By 1936 a further tenement had been built to the south, again owned by David Roberts. With the Co-op renumbering their building, these 2 tenements became known as 7 and 9 Herbertson Street. Owner David may have moved to Bothwell sometime after this.
During the 1960’s access was made at the rear gardens into adjacent Roberts Land at the back. A large high stone wall separated the properties and the adjacent Co-op. Around the same time, 4 small garages were built at the end of Jackson Street.
It is incorrectly written by others that Jackson Place or Jackson Terrace was in this street, but those properties were located off Stonefield Road, owned by Dixon’s Pits and nowhere near this location.
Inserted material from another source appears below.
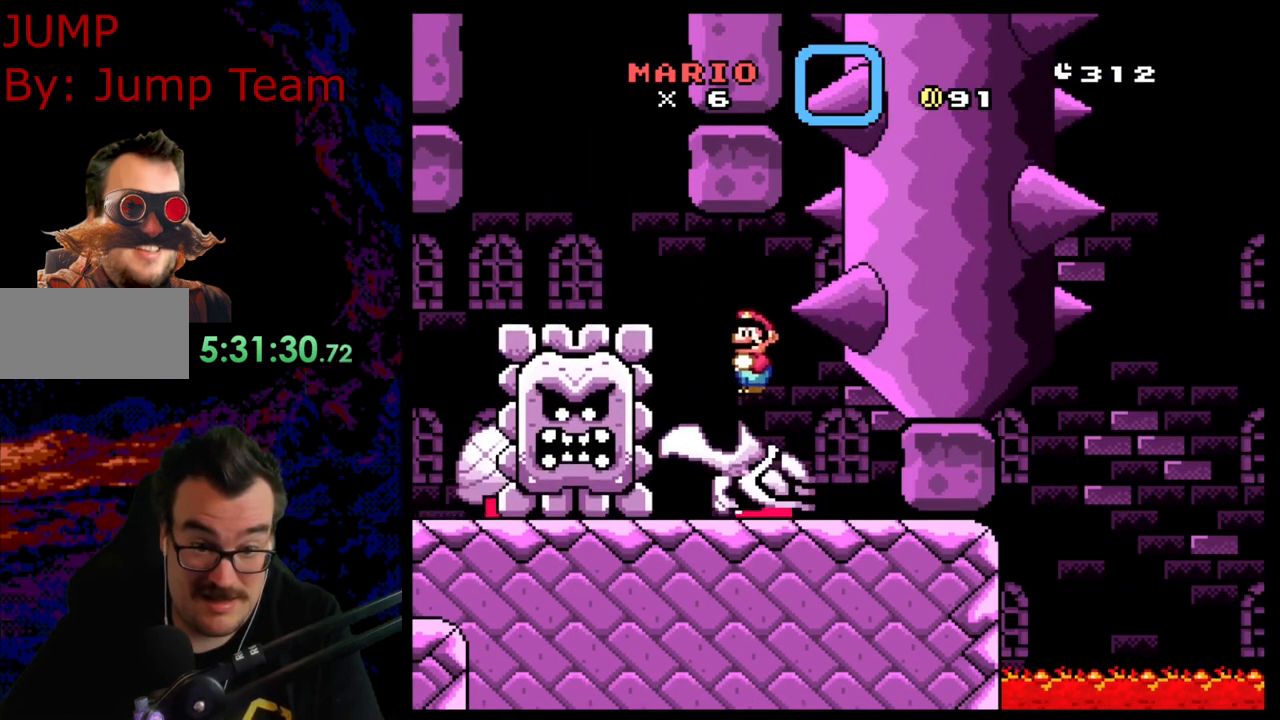
{"buttons": ["X"], "events": [[33, "DPAD_DOWN", "down"], [33, "DPAD_RIGHT", "up"], [50, "DPAD_DOWN", "up"], [50, "DPAD_LEFT", "down"], [150, "DPAD_LEFT", "up"], [233, "DPAD_RIGHT", "down"], [350, "DPAD_RIGHT", "up"]]}
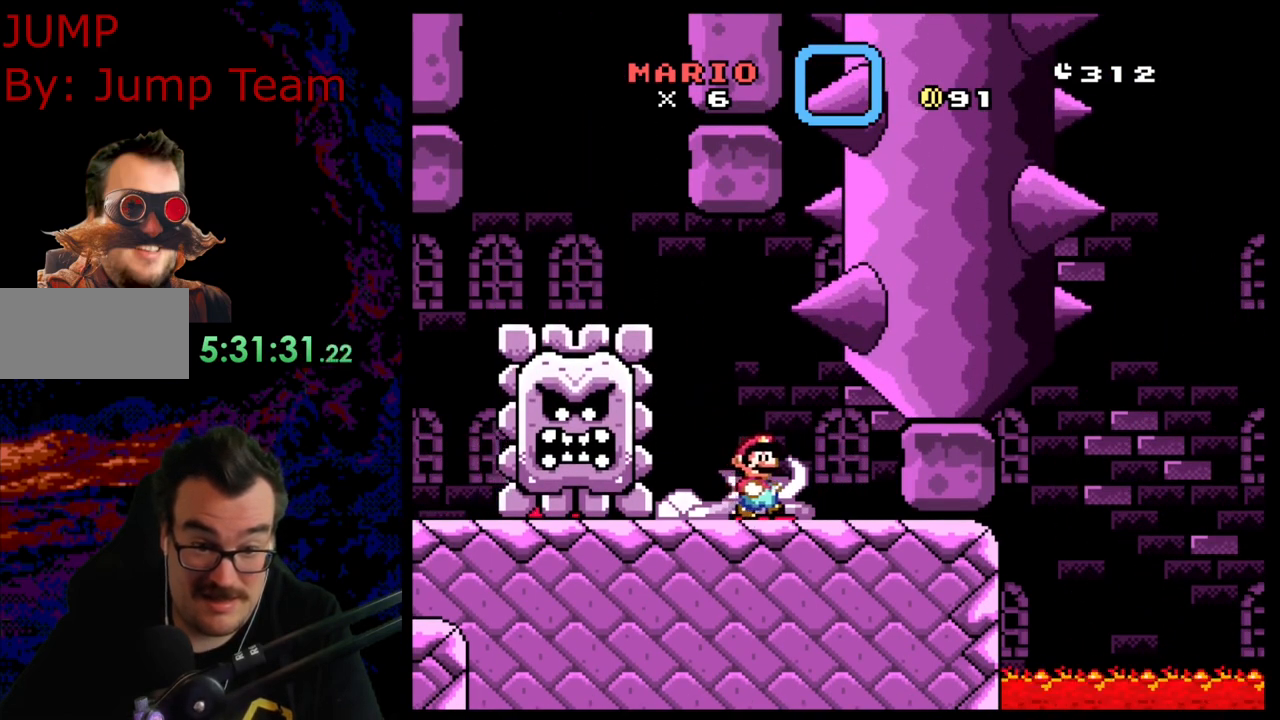
{"buttons": ["X"], "events": []}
Families continued to live in Jackson Street homes until they were acquired by the council’s compulsory purchase order in 1977.
They were demolished in 1978, a year or so earlier than the demolition of nearby Co-op Central Premises.
Origins of Jackson Street
Jackson Street was a small dead end street of the 20th Century that developed from a field boundary of the former Springwell Farm. Branching off to the South of Glasgow Road it was suggested to the writer that the street may have taken its name from former Councilor Jackson of Bardykes, who did so much to improve the streets of Blantyre in the early 20th Century. This seems plausible but it is far more likely given the association with nearby Herbertson Street that the name Jackson was honouring the last family to own this land at Springwell Farm.
Aside from the Co-op buildings, there were a few homes on the east and western side. There was also a mission hall at the south western side, but this being too far off course for our Glasgow Road book, we’ll leave that to be explored in another book at a later date.
Jackson Street disappeared from maps and from postal addresses in 1980 when the Glasgow Road Industrial Estate was built over it.